Mladic’s defense witness Svetozar Guzina commanded a VRS battalion stationed in Nedzarici. According to him, he and indeed all the Serb soldiers in the Sarajevo theatre of war strictly observed the Geneva Conventions. This prompted the presiding judge to test the witness’s knowledge. Guzina eventually admitted his knowledge of the Conventions was pretty basic. Before the war he was in the catering business and was not a trained officer

Svetozar Guzina, defence witness at Rako Mladic trialSvetozar Guzina, defence witness at Rako Mladic trial

In the second session at Ratko Mladic's trial today, Svetozar Guzina began his evidence in Mladic’s defense. During the war, Guzina was the commander of the 1st Battalion in the VRS Ilidza Brigade. Defense counsel Stojanovic read out the summary of the witness’s statement to the defense team. In it the witness repeated the key arguments from his evidence in Radovan Karadzic’s defense. The witness described the conduct of the Bosnian Serb army in the Sarajevo battlefield in glowing terms.

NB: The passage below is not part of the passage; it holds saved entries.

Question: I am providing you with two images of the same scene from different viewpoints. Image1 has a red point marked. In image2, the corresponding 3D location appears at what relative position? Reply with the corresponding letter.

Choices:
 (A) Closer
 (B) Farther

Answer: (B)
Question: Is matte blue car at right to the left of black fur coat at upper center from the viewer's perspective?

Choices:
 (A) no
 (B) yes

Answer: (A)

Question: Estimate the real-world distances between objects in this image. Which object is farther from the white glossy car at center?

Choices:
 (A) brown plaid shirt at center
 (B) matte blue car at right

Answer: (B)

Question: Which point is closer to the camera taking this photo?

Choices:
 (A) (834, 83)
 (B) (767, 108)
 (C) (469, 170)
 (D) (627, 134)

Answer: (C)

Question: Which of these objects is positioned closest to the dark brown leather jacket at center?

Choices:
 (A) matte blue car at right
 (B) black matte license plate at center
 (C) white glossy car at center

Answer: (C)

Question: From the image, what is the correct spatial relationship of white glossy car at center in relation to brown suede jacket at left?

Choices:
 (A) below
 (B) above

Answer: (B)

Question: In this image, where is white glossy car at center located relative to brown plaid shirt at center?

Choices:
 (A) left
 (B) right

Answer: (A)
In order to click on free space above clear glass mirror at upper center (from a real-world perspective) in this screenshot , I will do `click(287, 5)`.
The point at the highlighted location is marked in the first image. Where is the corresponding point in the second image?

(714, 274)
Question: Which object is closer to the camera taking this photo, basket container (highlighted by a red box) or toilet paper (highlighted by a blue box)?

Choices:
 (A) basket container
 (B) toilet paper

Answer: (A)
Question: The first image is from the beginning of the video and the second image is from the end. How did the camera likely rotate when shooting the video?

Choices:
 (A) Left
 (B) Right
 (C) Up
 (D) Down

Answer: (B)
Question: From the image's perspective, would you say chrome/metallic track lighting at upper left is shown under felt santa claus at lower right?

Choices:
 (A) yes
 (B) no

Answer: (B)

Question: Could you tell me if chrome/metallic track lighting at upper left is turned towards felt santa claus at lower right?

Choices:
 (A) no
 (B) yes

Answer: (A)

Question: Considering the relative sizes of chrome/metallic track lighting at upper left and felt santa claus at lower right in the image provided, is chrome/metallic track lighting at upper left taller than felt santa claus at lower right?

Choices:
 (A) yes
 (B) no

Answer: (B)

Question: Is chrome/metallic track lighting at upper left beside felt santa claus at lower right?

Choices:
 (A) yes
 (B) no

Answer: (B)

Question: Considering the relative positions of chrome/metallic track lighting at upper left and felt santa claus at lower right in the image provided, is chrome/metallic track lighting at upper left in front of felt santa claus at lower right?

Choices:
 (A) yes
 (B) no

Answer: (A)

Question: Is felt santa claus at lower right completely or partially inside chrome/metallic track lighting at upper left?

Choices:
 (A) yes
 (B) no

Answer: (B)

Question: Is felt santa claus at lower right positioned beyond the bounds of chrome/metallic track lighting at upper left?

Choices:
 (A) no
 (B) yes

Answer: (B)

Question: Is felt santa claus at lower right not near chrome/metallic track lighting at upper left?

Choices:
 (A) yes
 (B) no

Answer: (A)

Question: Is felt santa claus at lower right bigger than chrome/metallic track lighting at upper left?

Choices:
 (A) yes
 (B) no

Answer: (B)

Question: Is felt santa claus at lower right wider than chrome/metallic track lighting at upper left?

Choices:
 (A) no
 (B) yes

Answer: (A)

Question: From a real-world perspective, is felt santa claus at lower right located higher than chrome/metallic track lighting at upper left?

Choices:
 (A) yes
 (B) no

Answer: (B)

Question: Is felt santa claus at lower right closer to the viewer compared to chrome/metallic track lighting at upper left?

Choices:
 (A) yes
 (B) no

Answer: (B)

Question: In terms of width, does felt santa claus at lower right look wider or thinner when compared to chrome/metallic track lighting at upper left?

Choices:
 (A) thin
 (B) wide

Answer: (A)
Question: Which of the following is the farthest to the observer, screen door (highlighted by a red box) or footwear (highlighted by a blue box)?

In the summary, the witness stated that before the war he had ‘a catering business' in Sokolovic Kolonija in Sarajevo. The witness became aware of the fact that as early as in the spring of 1991 Muslims started getting weapons and gearing up for war. When the first inter-ethnic incidents occurred, the witness fled to Ilidza where he joined the Bosnian Serb army and became a battalion commander in Nedzarici. His unit, the witness said, complied with ‘the strict orders’ they had been given not to shoot at civilians in the city. Guzina claimed that he was 'not aware of a single instance’ of targeting the citizens in Sarajevo by sniper or artillery fire.

The witness claimed that his unit wasn’t responsible for the incident that happened on 26 June 1994, which is listed in the indictment. Sanela Muratovic, a 16-year old girl, was hit in shoulder by a sniper, as she walked down Djure Jaksica Street with a friend. The witness explained that his unit did not deploy any snipers in that area. He couldn’t understand why civilians walked along the demarcation line while the fighting was going on, implying that Sanela was wounded in the cross-fire.

According to Guzina, his unit in Nedzarici never prevented the passage of humanitarian aid convoys into Sarajevo. Defense counsel Stojanovic showed a document of 15 May 1993 in which the Sarajevo-Romanija Corps relays the order of the VRS Main Staff to subordinate units ‘not to prevent humanitarian convoys from passing through’. All the soldiers in the Corps knew about the order and implemented it, Guzina explained.

Presiding judge Orie noted that the same document ordered the troops to observe the Geneva Conventions. The presiding judge asked Guzina whether he was familiar with the Conventions, as he was supposed to implement them. ‘Roughly speaking, I knew the basics’, Guzina replied, adding that the conventions related to the rights of the prisoners of war. Asked to name those rights, the witness said that prisoners must be ‘given food, water, must be protected from further suffering and transferred to relevant bodies which then take further action'.

The witness gave an example: on one occasion, ‘Muslim children from Butmir’ entered into his brigade’s area of responsibility and were then escorted back. The presiding judge interrupted the witness at that point. He was ‘surprised by the witness's idea of who can be considered as a prisoner of war’, given that he had mentioned ‘Muslim children’ in that context. Guzina first claimed it was all a misunderstanding, but then he admitted that he didn't really ponder the issue of prisoners of war and their rights. After all, he ‘had a restaurant’ before the war and was not a professional officer.

Tomorrow, the prosecution will cross-examine the restaurateur turned battalion commander.